Instructions to follow:
From the line containing "picture [338,132,388,225] -> none" to the end of the records below, both included, every line should be repeated exactly; pictures should be dropped.

Items from a data source

::::::

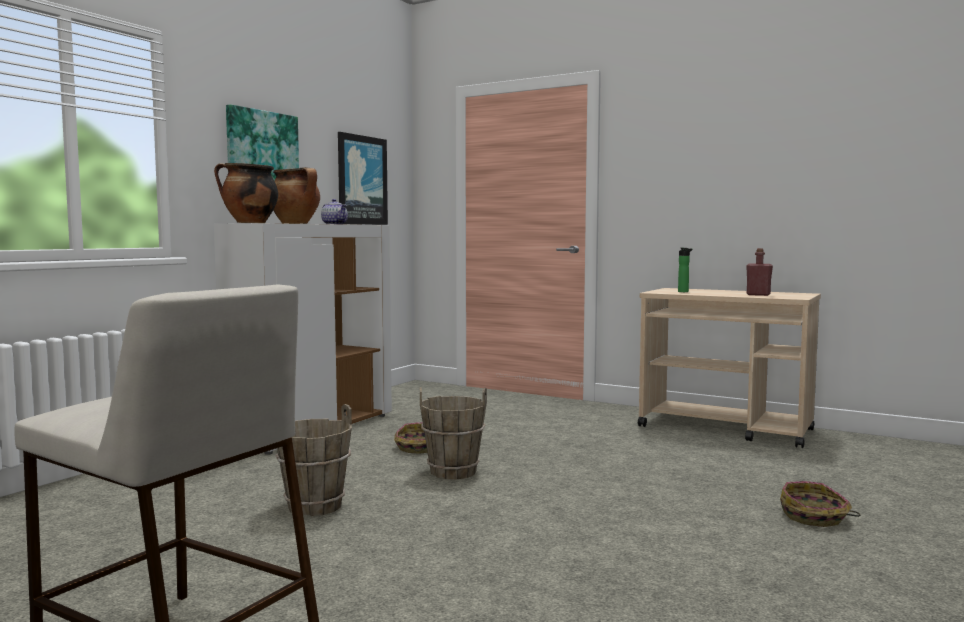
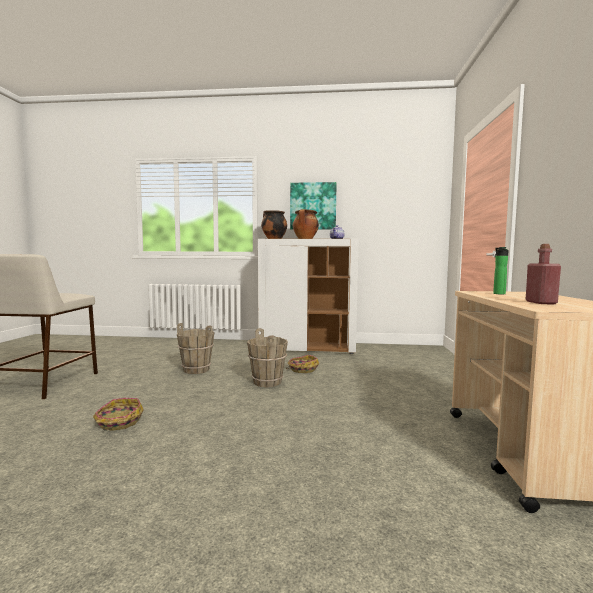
camera: 65 degrees right, 0 degrees up
picture [338,132,388,225] -> none
basket [780,481,860,527] -> basket moved to [93,398,144,431]

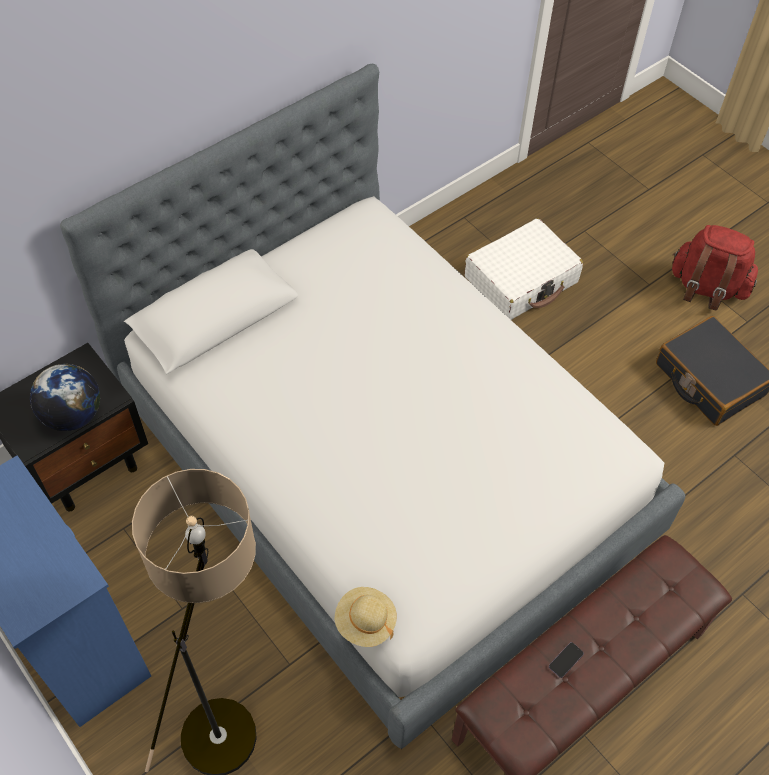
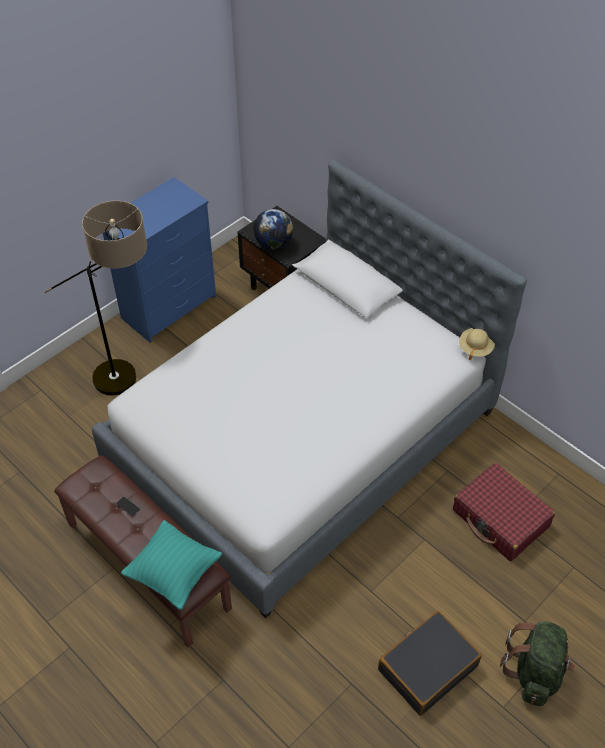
camera: 85 degrees right, 5 degrees down
beige hat [335,587,397,647] -> beige hat moved to [459,328,495,361]
white suitcase [465,218,583,320] -> red suitcase [453,463,555,561]
red backpack [672,225,758,310] -> green backpack [500,621,575,706]
none -> turquoise pillow [121,520,222,610]

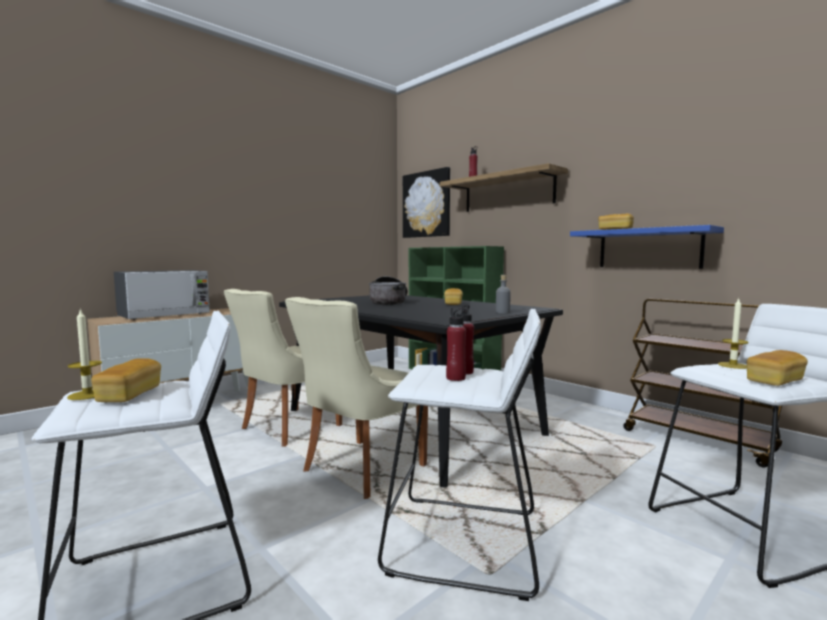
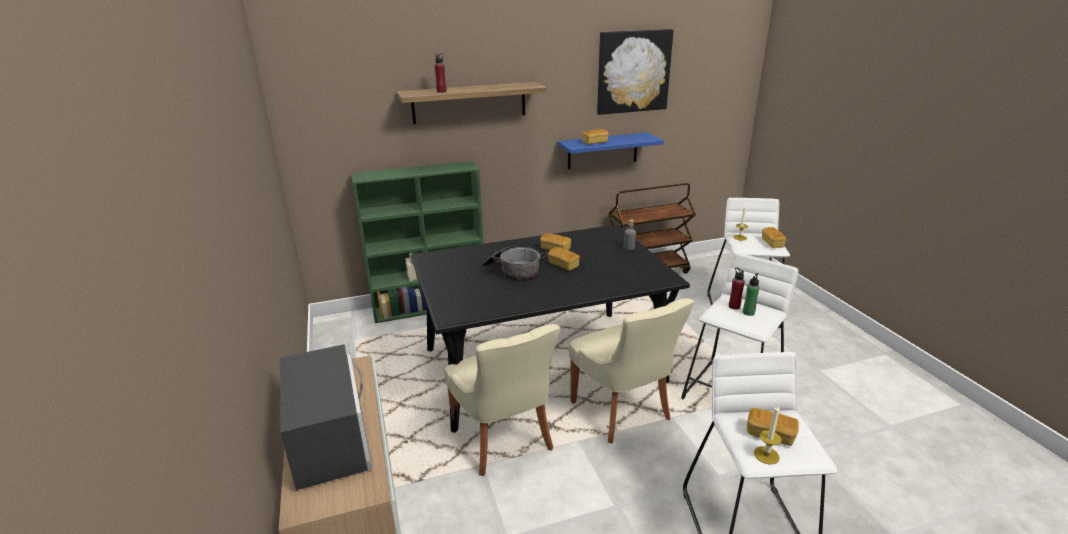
camera: 65 degrees left, 20 degrees up
picture [403,167,450,238] -> picture moved to [597,29,673,115]
red bottle [446,308,467,381] -> green bottle [743,273,760,316]
none -> bread [548,247,580,271]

::::::

Exercise response:
picture [338,132,388,225] -> none
basket [780,481,860,527] -> basket moved to [93,398,144,431]

camera: 85 degrees right, 5 degrees down
beige hat [335,587,397,647] -> beige hat moved to [459,328,495,361]
white suitcase [465,218,583,320] -> red suitcase [453,463,555,561]
red backpack [672,225,758,310] -> green backpack [500,621,575,706]
none -> turquoise pillow [121,520,222,610]

camera: 65 degrees left, 20 degrees up
picture [403,167,450,238] -> picture moved to [597,29,673,115]
red bottle [446,308,467,381] -> green bottle [743,273,760,316]
none -> bread [548,247,580,271]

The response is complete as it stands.